Turns out, selling ThromboGenics wasn't such a good idea. After weighing its options, the Belgian company figures it won't look for a buyer. Instead, it will recruit a U.S. marketing partner for its slow-moving eye drug Jetrea.
The company reportedly received offers of up to $1.3 billion, including a bid from Novartis ($NVS), which markets Jetrea outside the U.S., and its Swiss rival Roche ($RHBBY), which already has a U.S. sales force pushing Lucentis, a complementary eye treatment.
Thrombogenics hasn't said whether those offers fell apart--or were deemed insufficient. But in any case, it's no longer pursuing a sale. "M&A was one of the options on the table," spokesman Wouter Piepers told Bloomberg. "The board has decided not to pursue that road."
Piepers didn't address the company's quest for a marketing partner. It's clear, however, that ThromboGenics really needs the help. Let's just say its U.S. rollout of Jetrea, approved by the FDA last January, was less than successful. The company chose to go it alone with the launch, and managed to gin up only €20.3 million ($27.6 million) in sales for 2013.
"The launch failed in the U.S. and the product is kind of burned," KBC Securities analyst Jan De Kerpel told the news service. "The company realized they cannot do the commercialization on their own."
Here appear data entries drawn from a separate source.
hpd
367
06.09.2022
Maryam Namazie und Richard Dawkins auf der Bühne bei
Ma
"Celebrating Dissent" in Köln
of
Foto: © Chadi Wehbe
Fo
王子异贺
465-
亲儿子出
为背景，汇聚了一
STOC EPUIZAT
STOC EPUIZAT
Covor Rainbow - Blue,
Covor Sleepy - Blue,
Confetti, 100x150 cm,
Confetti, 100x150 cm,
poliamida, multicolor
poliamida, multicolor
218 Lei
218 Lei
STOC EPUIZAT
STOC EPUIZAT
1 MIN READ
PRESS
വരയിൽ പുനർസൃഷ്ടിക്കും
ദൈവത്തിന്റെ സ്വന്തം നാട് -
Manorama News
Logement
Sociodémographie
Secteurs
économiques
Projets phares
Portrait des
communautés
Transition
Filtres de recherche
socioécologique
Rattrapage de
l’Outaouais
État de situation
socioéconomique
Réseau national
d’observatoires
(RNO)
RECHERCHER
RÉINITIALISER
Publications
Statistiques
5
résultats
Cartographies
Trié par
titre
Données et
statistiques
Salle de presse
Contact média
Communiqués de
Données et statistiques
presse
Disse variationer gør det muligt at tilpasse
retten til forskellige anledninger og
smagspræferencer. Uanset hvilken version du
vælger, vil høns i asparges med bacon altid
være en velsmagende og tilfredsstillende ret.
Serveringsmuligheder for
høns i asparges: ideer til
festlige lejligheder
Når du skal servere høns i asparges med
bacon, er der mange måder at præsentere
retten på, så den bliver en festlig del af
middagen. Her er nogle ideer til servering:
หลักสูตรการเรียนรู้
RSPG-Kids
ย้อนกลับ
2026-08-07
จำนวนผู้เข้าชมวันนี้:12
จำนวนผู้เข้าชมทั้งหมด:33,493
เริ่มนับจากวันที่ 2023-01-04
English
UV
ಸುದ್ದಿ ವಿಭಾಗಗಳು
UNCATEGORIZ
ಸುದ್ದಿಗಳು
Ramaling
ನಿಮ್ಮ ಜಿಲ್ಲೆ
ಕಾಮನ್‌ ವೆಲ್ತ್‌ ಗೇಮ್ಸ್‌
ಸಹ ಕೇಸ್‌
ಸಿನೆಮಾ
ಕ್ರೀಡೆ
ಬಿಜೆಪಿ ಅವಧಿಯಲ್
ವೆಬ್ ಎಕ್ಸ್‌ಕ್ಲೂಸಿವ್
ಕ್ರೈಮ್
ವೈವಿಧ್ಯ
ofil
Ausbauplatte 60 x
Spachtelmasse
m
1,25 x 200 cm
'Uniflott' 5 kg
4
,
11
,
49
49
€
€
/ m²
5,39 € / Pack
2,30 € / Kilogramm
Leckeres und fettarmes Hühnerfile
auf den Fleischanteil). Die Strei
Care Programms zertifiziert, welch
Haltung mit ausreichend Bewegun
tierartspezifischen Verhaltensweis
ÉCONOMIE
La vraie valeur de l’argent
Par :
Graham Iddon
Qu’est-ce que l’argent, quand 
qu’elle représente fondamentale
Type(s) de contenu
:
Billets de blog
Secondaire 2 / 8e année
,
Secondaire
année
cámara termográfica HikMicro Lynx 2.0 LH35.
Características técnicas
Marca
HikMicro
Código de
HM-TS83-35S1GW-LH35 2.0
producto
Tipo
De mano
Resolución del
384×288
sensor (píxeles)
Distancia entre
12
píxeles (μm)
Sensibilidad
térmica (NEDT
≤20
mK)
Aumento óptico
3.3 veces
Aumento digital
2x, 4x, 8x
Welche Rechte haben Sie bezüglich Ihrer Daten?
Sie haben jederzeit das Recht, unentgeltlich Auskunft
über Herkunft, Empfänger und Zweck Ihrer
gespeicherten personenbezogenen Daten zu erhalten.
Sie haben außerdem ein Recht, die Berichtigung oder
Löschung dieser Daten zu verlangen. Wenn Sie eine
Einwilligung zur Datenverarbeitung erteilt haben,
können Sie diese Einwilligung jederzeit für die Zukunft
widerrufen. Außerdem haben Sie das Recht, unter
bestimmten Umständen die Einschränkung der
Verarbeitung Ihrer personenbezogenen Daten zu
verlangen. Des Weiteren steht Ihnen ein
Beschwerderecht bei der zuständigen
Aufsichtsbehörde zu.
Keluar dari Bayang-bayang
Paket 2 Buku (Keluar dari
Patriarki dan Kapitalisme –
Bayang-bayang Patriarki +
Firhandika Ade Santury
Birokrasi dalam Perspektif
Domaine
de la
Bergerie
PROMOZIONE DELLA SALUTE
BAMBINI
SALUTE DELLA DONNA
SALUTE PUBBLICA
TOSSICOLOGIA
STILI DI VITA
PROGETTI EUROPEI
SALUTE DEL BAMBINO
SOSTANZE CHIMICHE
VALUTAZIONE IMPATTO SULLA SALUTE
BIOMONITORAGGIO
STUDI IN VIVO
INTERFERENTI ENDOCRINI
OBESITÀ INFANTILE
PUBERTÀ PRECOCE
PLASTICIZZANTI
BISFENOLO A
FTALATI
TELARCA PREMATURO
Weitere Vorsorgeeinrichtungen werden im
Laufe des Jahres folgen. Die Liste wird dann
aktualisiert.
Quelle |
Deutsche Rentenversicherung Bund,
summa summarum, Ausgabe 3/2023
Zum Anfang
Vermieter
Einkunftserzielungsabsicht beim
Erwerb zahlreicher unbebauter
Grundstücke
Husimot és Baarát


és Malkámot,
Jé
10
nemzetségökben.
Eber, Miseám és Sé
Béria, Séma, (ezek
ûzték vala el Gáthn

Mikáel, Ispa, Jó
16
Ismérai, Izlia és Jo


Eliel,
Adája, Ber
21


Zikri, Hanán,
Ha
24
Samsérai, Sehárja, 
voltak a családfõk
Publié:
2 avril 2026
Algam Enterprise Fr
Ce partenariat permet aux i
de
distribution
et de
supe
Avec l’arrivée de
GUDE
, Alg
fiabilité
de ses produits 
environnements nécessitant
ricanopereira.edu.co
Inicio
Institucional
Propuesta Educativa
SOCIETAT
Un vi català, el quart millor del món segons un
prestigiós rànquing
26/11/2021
The problem doesn't lie with the size of the market; the company says about 250,000 patients a year develop symptomatic VMA, and only 7,000 used Jetrea in 2013. Because of the size of the market and dearth of treatment options, analysts figure Jetrea could hit $500 million in sales in the U.S.
Meanwhile, Novartis' Alcon unit sold enough Jetrea outside the U.S. to warrant €1 million ($1.36 million) in royalty payments last year. The drug was approved in Europe last March to treat vitreomacular traction (VMT).